Un SI plus ouvert et modulaire

Il est quasiment impossible d’envisager une modification profonde de l’entreprise sans impact sur le SI. Je ne m’aventurerais pas à broder sur le choix de changer d’abord le SI puis les habitudes ou l’inverse. De toute façon, dans la réalité l’un ne peut se faire sans l’autre.

À ce sujet, l’acteur le plus en avance sur son temps est très certainement SalesForce qui a dévoilé en début de mois une vision très aboutie de ce qu’est l’entreprise sociale du point de vue du SIThe promise and challenges of Benioff’s social enterprise vision.

Dans cette vision, le SI est donc constitué de 3 couches logiques :

  • La couche sociale qui héberge les interactions sociales avec les clients / prospects ainsi que les employés ;
  • La couche applicative avec l’ensemble des applications métiers et génériques ;
  • La couche de données (internes et externes)

Salesforce social stack

Vous noterez que cette vision colle à merveille avec les différentes offres de SalesForce, mais on ne peut pas leur en vouloir, car la vision est tout de même extrêmement intéressante dans son approche holistique des interactions sociales, des applications et des données.

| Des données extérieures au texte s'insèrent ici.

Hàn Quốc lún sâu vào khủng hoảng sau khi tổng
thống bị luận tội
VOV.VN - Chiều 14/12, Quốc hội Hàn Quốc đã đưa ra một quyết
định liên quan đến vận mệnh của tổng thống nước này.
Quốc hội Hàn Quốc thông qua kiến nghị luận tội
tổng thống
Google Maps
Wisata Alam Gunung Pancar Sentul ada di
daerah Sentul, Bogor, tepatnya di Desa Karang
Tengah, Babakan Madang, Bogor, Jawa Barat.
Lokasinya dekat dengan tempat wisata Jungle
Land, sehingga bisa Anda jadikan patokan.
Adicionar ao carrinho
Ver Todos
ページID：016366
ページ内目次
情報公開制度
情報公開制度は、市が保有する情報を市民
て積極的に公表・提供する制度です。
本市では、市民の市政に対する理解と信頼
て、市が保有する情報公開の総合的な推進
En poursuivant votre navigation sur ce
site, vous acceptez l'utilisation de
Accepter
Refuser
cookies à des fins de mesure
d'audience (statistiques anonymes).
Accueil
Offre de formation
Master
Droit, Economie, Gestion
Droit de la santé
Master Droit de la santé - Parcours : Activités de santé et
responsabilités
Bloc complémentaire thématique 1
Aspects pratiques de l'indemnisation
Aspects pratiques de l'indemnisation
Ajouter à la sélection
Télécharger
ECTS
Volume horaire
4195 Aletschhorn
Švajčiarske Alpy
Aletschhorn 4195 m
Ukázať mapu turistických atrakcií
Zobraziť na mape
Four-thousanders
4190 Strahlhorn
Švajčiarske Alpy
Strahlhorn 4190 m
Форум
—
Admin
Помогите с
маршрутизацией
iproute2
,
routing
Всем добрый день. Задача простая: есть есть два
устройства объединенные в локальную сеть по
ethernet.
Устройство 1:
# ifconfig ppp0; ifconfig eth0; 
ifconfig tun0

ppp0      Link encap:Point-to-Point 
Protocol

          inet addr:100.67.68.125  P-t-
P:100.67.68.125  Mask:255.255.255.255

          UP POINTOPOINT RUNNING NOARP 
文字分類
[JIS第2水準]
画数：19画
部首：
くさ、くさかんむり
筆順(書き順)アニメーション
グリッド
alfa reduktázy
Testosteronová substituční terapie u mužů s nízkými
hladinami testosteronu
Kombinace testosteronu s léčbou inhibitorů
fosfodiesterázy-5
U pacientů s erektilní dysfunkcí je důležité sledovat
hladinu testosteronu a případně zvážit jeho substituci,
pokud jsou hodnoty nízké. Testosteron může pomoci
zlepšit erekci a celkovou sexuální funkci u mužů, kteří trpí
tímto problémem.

Le fait d’héberger les données dans les nuages est de plus un atout pour garantir leur disponibilité auprès des différentes applications métier ET sociale (les ERPs ont la fâcheuse tendance à piéger les données dans des formats propriétaires).

J’ai déjà eu l’occasion de vous expliquer que le SI et les applications ne sont qu’une composante nécessaire, mais pas suffisante pour assurer la transformation effective d’une entreprise 1.0 (en silos, séquentiels…) à une entreprise 2.0 (libre circulation de l’information, pyramide hiérarchique supplantée par les organisations en réseaux…), donc je n’insiste pas sur ce point.

Une organisation centrée sur les collaborateurs

Dernière possibilité d’aborder l’entreprise sociale : le point de vue de l’organisation et des RH. Pour celles et ceux qui pensent que placer l’humain au centre de l’entreprise est une utopie, je vous incite à (re)lire l’article que j’avais rédigé précédemment l’approche Employee FirstChez HCL, les collaborateurs passent avant les clients.

Employee first

Point d’entreprise sociale sans une gestion plus aboutie des équipes que la traditionnelle pyramide hiérarchique. À ce sujet, j’attire votre attention sur le fait que cette approche fonctionne dans les deux sens : une hiérarchie à l’écoute, mais des collaborateurs volontaires et autonomes (cf. Le “reverse management” est essentiel dans l’entreprise 2.0 et The Social Enterprise, Welcome to the Era of Intrapreneurship). Et pour en savoir plus sur le Employee First, Customer Second, je vous recommande cette rare interview avec Anand Pillai : « Nous établissons un dialogue permanent avec nos employés ».

(Données + applications + collaborateurs + clients + …) x social

Ces trois visions vous donnent donc une idée un peu plus précise du « grand ensemble » qu’englobe l’entreprise sociale. Il s’agit bien d’une vision stratosphérique incluant l’information, les savoirs, les données, les applications, les processus et l’ensemble des participants (collaborateurs, partenaires, clients, prospects…). Cette meta-vision convergente est très bien décrite par Dion Hinchcliffe (mon maitre à penser) dans l’article suivant : Converging on the Social Enterprise. J’aurais pu vous finir directement ce lien, mais il convient d’avoir une vision plus large afin de bien en apprécier la teneur.

Les chantiers qu’induisent les transformations nécessaires sont titanesques, mais au final, tout le monde sera bénéficiaire de cette fameuse couche sociale étendue qui vise à rendre l’entreprise plus performante, plus agile, plus intelligente (cf. The smarter enterprise). Mais nous aurons de nombreuses occasions d’en reparler…

3 commentaires pour “Décryptage de la notion de Social Enterprise”

  1. Posté par AZOUR a dit : le

    Tout à fait la Social Enterprise est une hiérarchie à l’écoute, mais des collaborateurs volontaires et autonomes pour rendre l’entreprise plus performante, plus agile, plus intelligente. Merci

  2. Posté par erol a dit : le

    Merci

  3. Posté par AZOUR a dit : le

    Si nous avons remplacé web 2.0 par médias sociaux et l’entreprise 2.0 par l’entreprise sociale alors le collaborateur 2.0 devient collaborateur social!!!